**选段**
+ + +

其在uv__platform_loop_init中被赋值,代码如下:
fd = uv__epoll_create1(UV__EPOLL_CLOEXEC);
loop->watchers
epoll通过调用uv__epoll_pwait来获取需要处理事件的数据,参数events用来从内核得到事件的集合,这也是epoll的优势之一(共享内存的方式)。我们从events中取出相应的fd,然后根据fd从loop->watchers中取出handle并执行起callback,那么loop->watchers是如何初始化的呢?
void uv__io_start(uv_loop_t* loop, uv__io_t* w, unsigned int events) {
assert(0 == (events & ~(POLLIN | POLLOUT | UV__POLLRDHUP | UV__POLLPRI)));
assert(0 != events);
assert(w->fd >= 0);
assert(w->fd < INT_MAX);
w->pevents |= events;
maybe_resize(loop, w->fd + 1);
#if !defined(__sun)

+ + +

**给定信息**
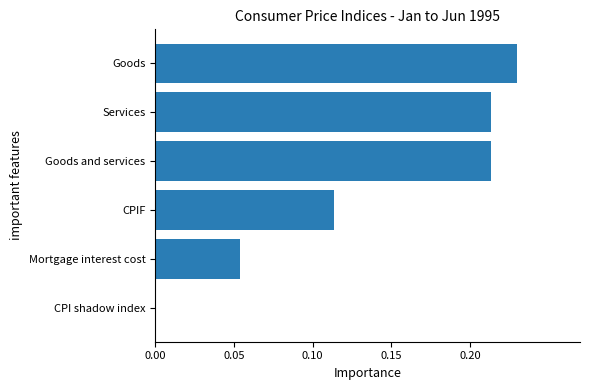

The value at CPI shadow index is 0.0. True or false?

True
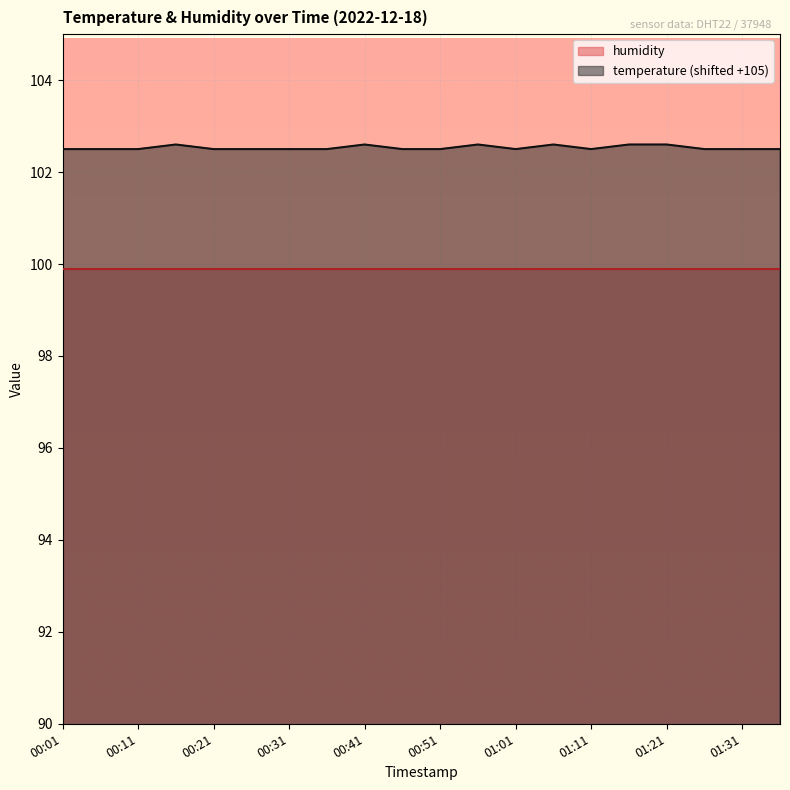

Count the values in the range 102 to 103.

20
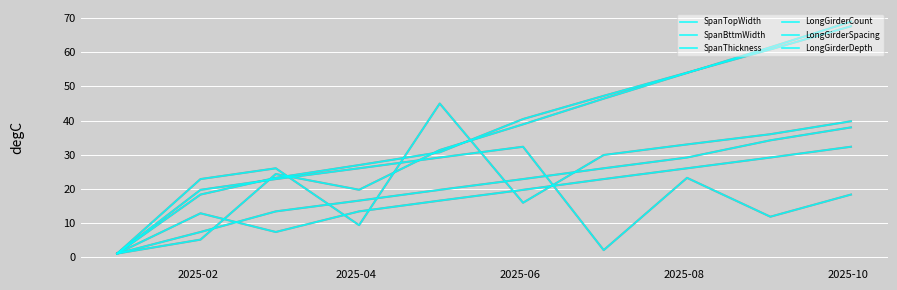

Does the chart display data point markers on the line(s)?

No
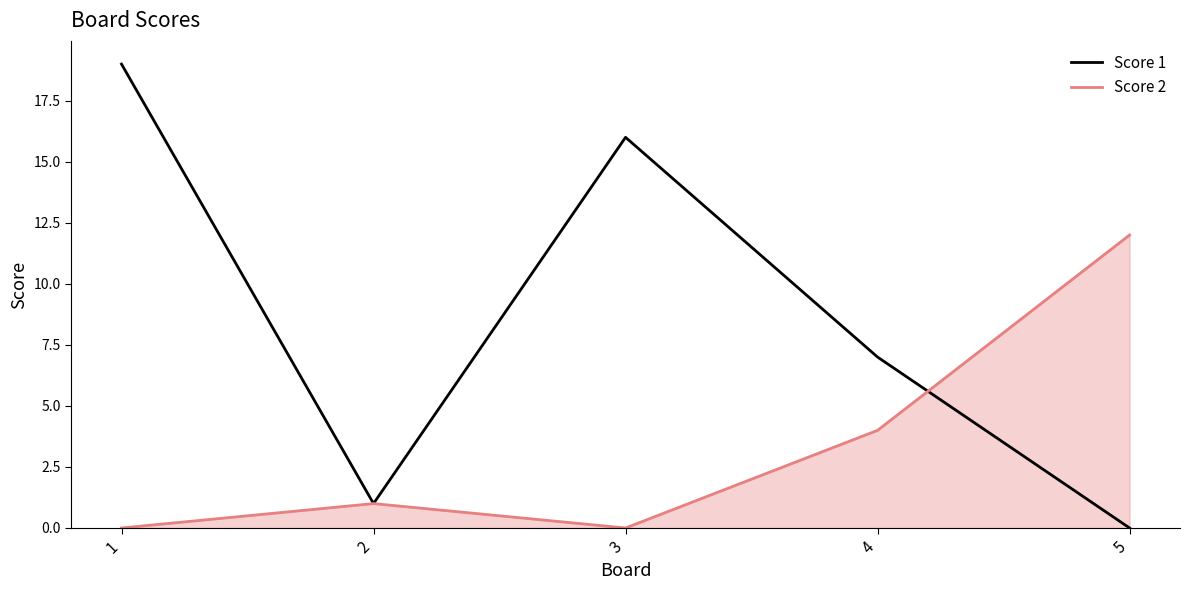

Reading left to right, extract all data points from this chart.

Score 1: 1=19	2=1	3=16	4=7	5=0
Score 2: 1=0	2=1	3=0	4=4	5=12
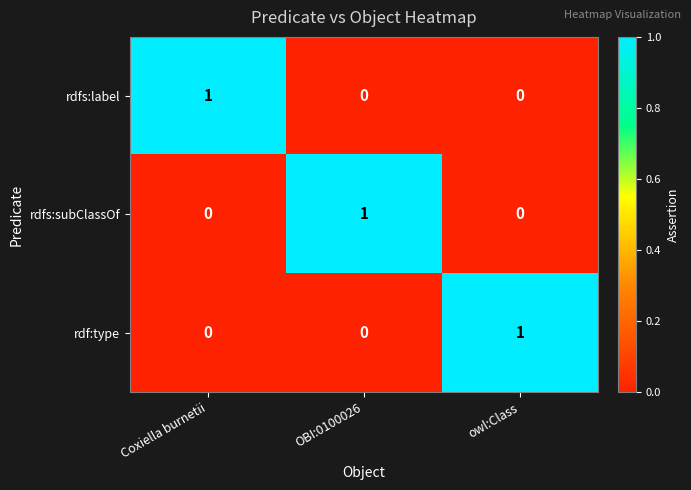

At which label does rdfs:subClassOf reach its peak?

OBI:0100026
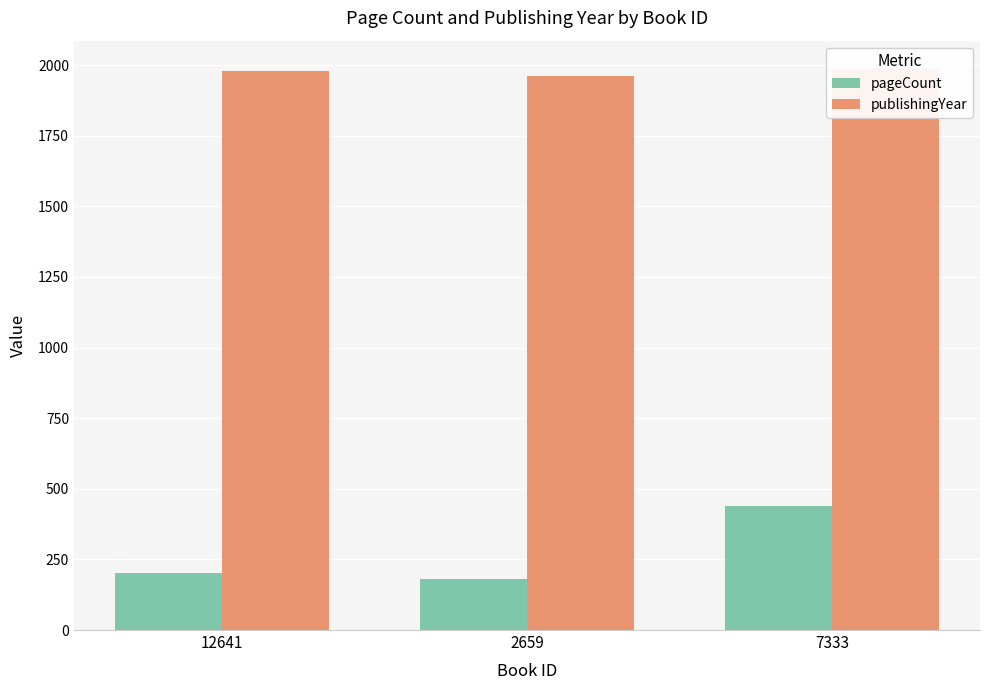

Between 2659 and 7333, which is larger?

7333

+ + +

**待办事项**
从讲解 libuv 中 epoll 与 loop->watchers 的选段最后一行之后接着写下去。

**任务结果**
/* The event ports backend needs to rearm all file descriptors on each and
* every tick of the event loop but the other backends allow us to
* short-circuit here if the event mask is unchanged.
*/
if (w->events == w->pevents)
return;
#endif
if (QUEUE_EMPTY(&w->watcher_queue))
QUEUE_INSERT_TAIL(&loop->watcher_queue, &w->watcher_queue);
if (loop->watchers[w->fd] == NULL) {
loop->watchers[w->fd] = w;
loop->nfds++;
}
}
其在uv__io_start中被初始化,loop->watchers是一个数组类型,其index用来表示uv__io_t handle中的fd,这样我们根据fd可以轻松的找出其uv__io_t handle。
uv__io_start在多处被用到,包括uv__async_start中调用uv__io_start来监听线程间通信用到的fd,还有在tcp、udp模块中都有用其监听fd。
我们可以看出,IO事件都会调用 uv__io_start 函数,该函数将需要监听的事件保存到 event loop的watcher_queue队列中
超时
我们发现uv__io_poll其实是阻塞的,为了解决阻塞的问题,在调用的时候加入了timeout参数,timeout参数表示距离下一个timer需要执行(超过了timer的timeout)的时间,当没有要处理的事件时,会根据进入uv__io_poll时的事件来计算是否需要break。update_timeout的代码如下:
assert(timeout > 0);
real_timeout -= (loop->time - base);
if (real_timeout <= 0)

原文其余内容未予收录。